EXERCISE DATA:
:::::

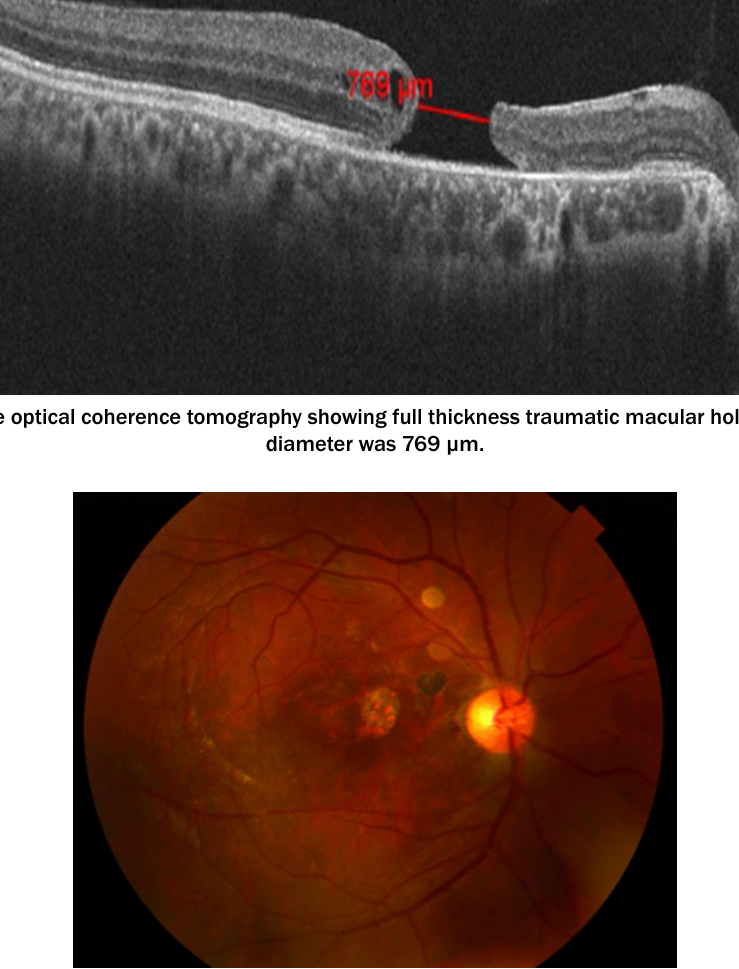
Figure 2: Fundus photo 6 months postoperative showing closed macular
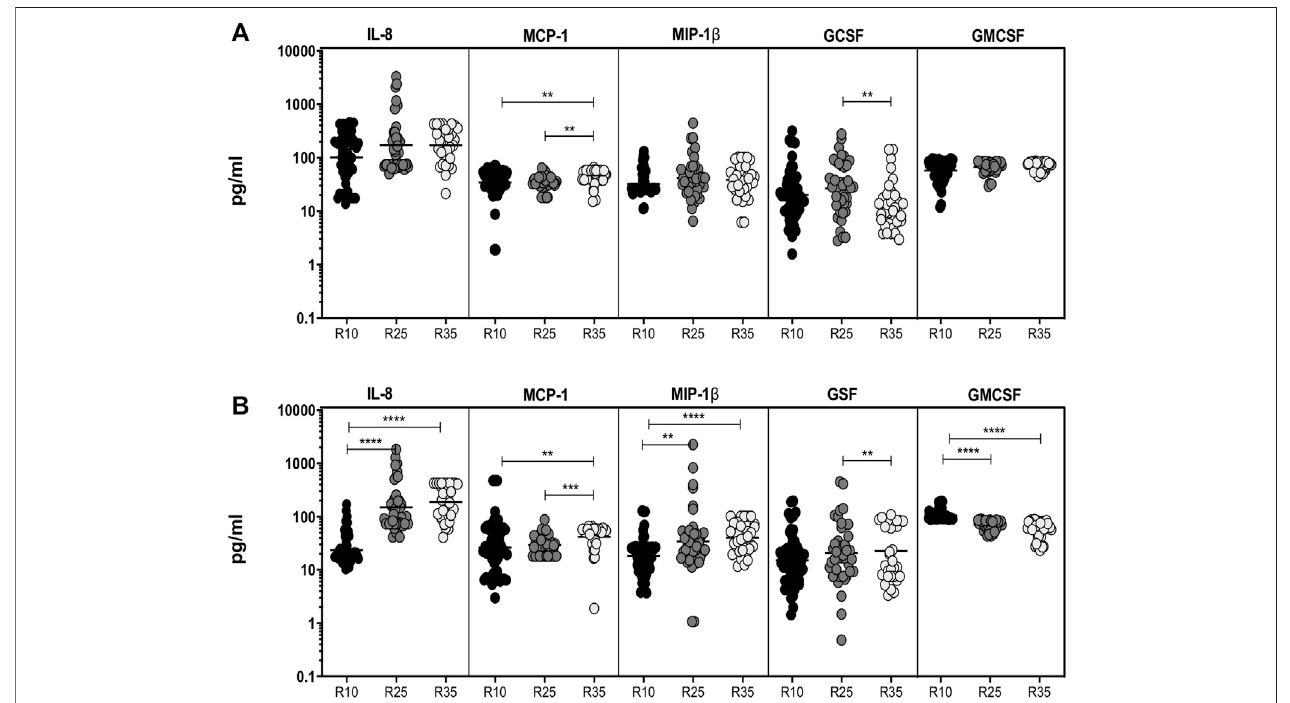
FIGURE 3 | High dose rifampicin is associated with altered chemokines and growth factors at second month in PTB individuals. (A) Baseline plasma levels of chemokines (IL-8, MCP-1, MIP-1 β ) and growth (GCSF, GMCSF) factors between the three different rifampicin (R10 [ n = 57], R25 [ n = 42], R35 [ n = 33]) treated arm of PTB individuals. (B) Second month plasma levels of chemokines (IL-8, MCP-1, MIP-1 β ) and growth (GCSF, GMCSF) factors between the three different rifampicin (R10[ n =57],R25[ n =42],R35[ n =33])treatedarmofPTBindividuals.WeusedKruskal – WallistestwithDunn ’ smultiplecomparisonstomeasurethe p valuesand each individual were denoted using scatter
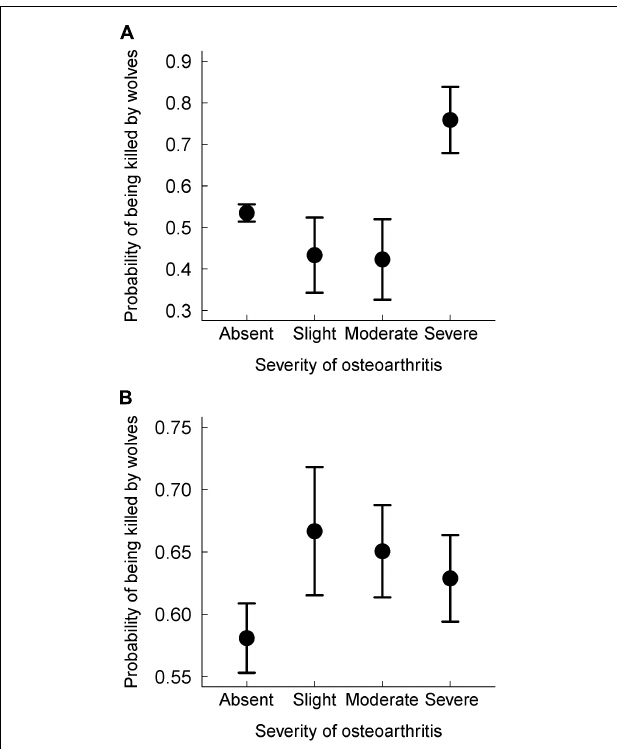
FIGURE 3 | Proportion of moose killed by wolves (as opposed to dying from other causes, i.e., starvation or accidents) varies with the severity of osteoarthritis for prime-aged moose (A) but not for senescent moose (B) . Moose were considered to be in their “prime” if they died between 1–9 years old or senescent if they died > 9 years old. Bars represent standard errors. Analysis is based on necropsies of 1,416 moose in Isle Royale National Park between 1959–2007 and for whom age-at-death, cause-of-death, and osteoarthritis status could be determined.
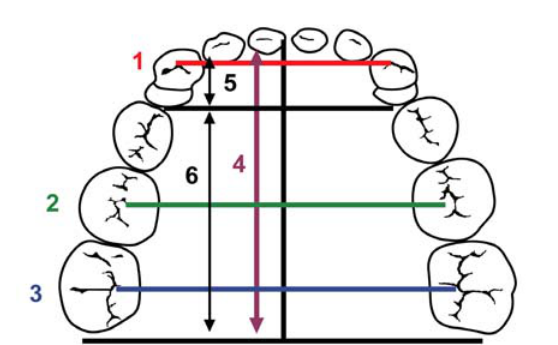
Figure 1- Maxillary and mandibular dental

:::::

Set down the entire material verbatim, with each picture left out.

Figure 2: Fundus photo 6 months postoperative showing closed macular
FIGURE 3 | High dose rifampicin is associated with altered chemokines and growth factors at second month in PTB individuals. (A) Baseline plasma levels of chemokines (IL-8, MCP-1, MIP-1 β ) and growth (GCSF, GMCSF) factors between the three different rifampicin (R10 [ n = 57], R25 [ n = 42], R35 [ n = 33]) treated arm of PTB individuals. (B) Second month plasma levels of chemokines (IL-8, MCP-1, MIP-1 β ) and growth (GCSF, GMCSF) factors between the three different rifampicin (R10[ n =57],R25[ n =42],R35[ n =33])treatedarmofPTBindividuals.WeusedKruskal – WallistestwithDunn ’ smultiplecomparisonstomeasurethe p valuesand each individual were denoted using scatter
FIGURE 3 | Proportion of moose killed by wolves (as opposed to dying from other causes, i.e., starvation or accidents) varies with the severity of osteoarthritis for prime-aged moose (A) but not for senescent moose (B) . Moose were considered to be in their “prime” if they died between 1–9 years old or senescent if they died > 9 years old. Bars represent standard errors. Analysis is based on necropsies of 1,416 moose in Isle Royale National Park between 1959–2007 and for whom age-at-death, cause-of-death, and osteoarthritis status could be determined.
Figure 1- Maxillary and mandibular dental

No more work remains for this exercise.